Живёт Михайло в тереме три месяца, ухаживает за ним Настасья, раны залечивает. Заросли раны, и она его спрашивает:
– Ну что, чуешь ли в себе прежнюю силу?
– Кабы мне латы, да меч, да доброго коня, я бы ни твоего отца, ни слуг его не побоялся.
– Добуду я тебе и коня, и меч, и латы, – обещает Настасья.
Знала она, что есть у отца конь, латы и меч богатырские, и задумала их достать. Притворилась она, что занемогла: лежит, ни рукой, ни ногой не пошевельнёт.
Пролежала так день, два. Вахрамей не знает, чем ей помочь, хочет уже знахарей скликать, а дочка ему и говорит:
– Не надо, батюшка, знахарей, я сама знаю, чем меня можно вылечить: я ночью во сне видела, что надо мне поездить на богатырском коне в латах да с мечом по чисту полю, тогда и легче мне станет.
Обрадовался Вахрамей, тотчас же велел дать всё, что дочка просила. А Настасья одела в своё платье Михайла да его вместо себя и выпустила с конём в поле. Надел Михайло за городской стеной латы и перескочил обратно в город: как пошёл рубить и колоть, так все поразбежались, а он прямиком проехал на царский двор да и пришиб Вахрамея до смерти.
Видит Марья беду неминучую, опять вышла к нему навстречу с зельем ядовитым, опять его уговаривает:
– Здравствуй, Михайло свет Иванович, выпей зелена вина, прости ты меня в моей глупости, да и поедем в Киев…
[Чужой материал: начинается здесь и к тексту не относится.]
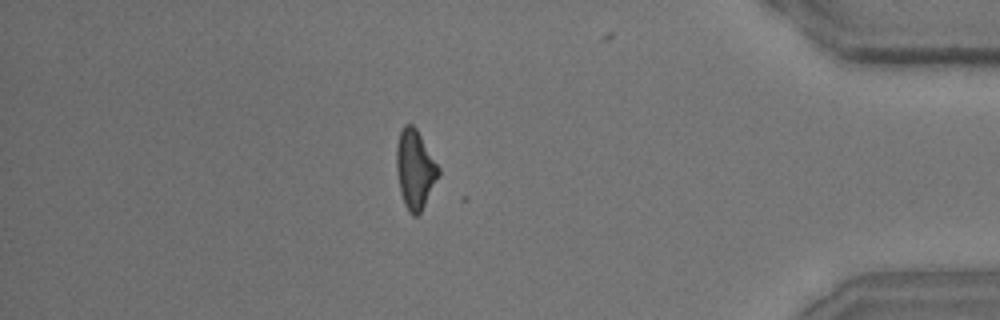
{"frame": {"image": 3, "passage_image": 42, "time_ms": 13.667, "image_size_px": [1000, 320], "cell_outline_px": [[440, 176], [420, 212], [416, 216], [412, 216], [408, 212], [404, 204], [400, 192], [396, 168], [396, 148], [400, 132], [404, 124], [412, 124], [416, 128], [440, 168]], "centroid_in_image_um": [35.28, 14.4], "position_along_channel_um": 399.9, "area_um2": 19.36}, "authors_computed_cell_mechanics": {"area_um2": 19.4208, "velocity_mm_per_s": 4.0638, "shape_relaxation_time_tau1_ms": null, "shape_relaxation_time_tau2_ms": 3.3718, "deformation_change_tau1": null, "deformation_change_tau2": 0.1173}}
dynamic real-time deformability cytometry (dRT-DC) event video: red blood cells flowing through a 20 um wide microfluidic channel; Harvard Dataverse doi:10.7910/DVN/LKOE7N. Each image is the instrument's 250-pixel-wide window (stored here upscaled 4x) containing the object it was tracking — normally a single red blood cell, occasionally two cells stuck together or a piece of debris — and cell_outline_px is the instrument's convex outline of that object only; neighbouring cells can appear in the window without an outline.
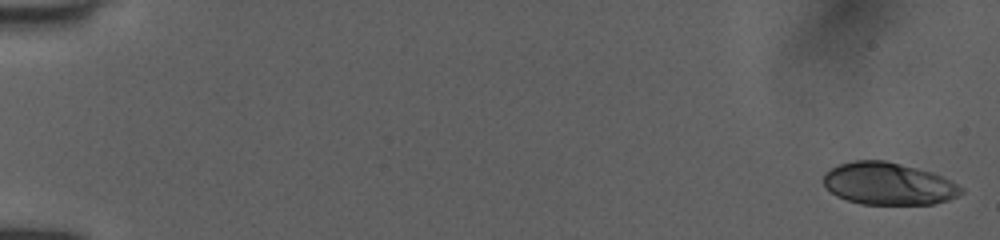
{"species": "human", "species_latin": "Homo sapiens", "temperature_condition": "room temperature", "stored_images_in_passage": 52, "camera_frame_rate_fps": 3000, "um_per_image_px": 0.085, "donor": {"sex": "female"}, "frame": {"image": 1, "passage_image": 1, "time_ms": 0.0, "image_size_px": [1000, 240], "cell_outline_px": [[964, 192], [948, 200], [932, 204], [860, 204], [836, 196], [824, 184], [824, 172], [840, 164], [856, 160], [884, 160], [932, 172], [952, 180], [964, 188]], "centroid_in_image_um": [75.54, 15.62], "position_along_channel_um": 9.5, "area_um2": 33.81}}
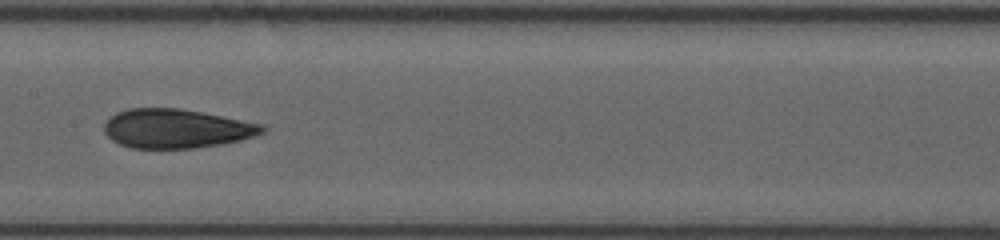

Совсем уже было Михайло за чарку взялся, хочет вино выпить, а Настасья Вахрамеевна отворила окошечко косящатое в своей горенке и кричит:
– Аль забыл своё обещанье, богатырь? И себя, и меня сгубить хочешь!
Взглянул Михайло вверх на окошечко, оттолкнул чару так, что всё зелье выплеснулось, выхватил меч-кладенец, взмахнул им, и покатилась голова Марьи Белой Лебеди.
Женился Михайло на Настасье, увёз её в Киев и зажил с той поры припеваючи.
Илья Муромец
Исцеление Ильи
Широко пораздвинулись Муромские леса дремучие, с топями да болотами, с горами да пригорками, с богатыми сёлами да пажитями вперемежку. Среди тёмных лесов раскинулось богатое, славное село Карачарово, а в селе том жил старый крестьянин Иван Тимофеевич с женою Евфросиньей Яковлевной. Долго у них не было детей, лишь под старость дал им Бог сына, и назвали они его Ильёй. Растёт Ильюша, крепнет, а ни ногами, ни руками не владеет, пошевелить не может, сидит сиднем и год, и два, сидит десять, сидит тридцать лет. Кручинятся отец с матерью, дело их крестьянское, тяжёлое, всюду помощь нужна, а тут такое над ними горе стряслось: всем бы детище их взяло – и умно, и приветливо, а не может ни с места сойти, ни руки поднять. Отросла у Ильи борода, а он всё сиднем на печи сидит. Понаходились отец с матерью по святым угодникам, много было намолено, напрошено, а Илье не легчает: и рад бы встать, рад бы всякую работу справить, да ноги не носят, нет в них силушки – как брёвна висят, не шелохнутся.